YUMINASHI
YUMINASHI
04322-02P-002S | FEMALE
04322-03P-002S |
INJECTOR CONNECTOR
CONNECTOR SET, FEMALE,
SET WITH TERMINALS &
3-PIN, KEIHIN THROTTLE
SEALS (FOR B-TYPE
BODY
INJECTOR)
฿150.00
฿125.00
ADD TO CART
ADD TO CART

...

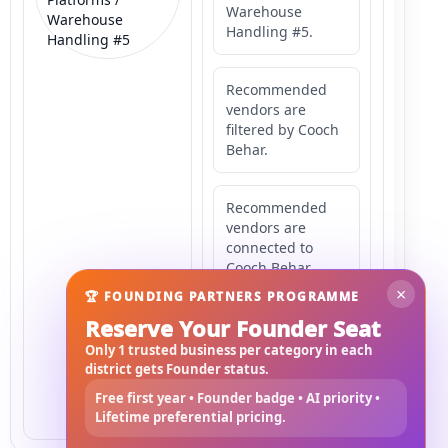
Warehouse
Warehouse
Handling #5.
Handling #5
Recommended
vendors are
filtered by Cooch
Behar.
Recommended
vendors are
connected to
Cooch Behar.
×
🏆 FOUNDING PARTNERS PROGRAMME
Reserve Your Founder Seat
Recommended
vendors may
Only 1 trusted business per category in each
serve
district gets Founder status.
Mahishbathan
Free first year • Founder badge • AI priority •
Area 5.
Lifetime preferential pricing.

● **Job**:
Restate word for word only the lines above from the line containing "Cooch Behar." to the line containing "Lifetime preferential pricing.", both of them included.

● **Output for this exercise**:
Cooch Behar.
×
🏆 FOUNDING PARTNERS PROGRAMME
Reserve Your Founder Seat
Recommended
vendors may
Only 1 trusted business per category in each
serve
district gets Founder status.
Mahishbathan
Free first year • Founder badge • AI priority •
Area 5.
Lifetime preferential pricing.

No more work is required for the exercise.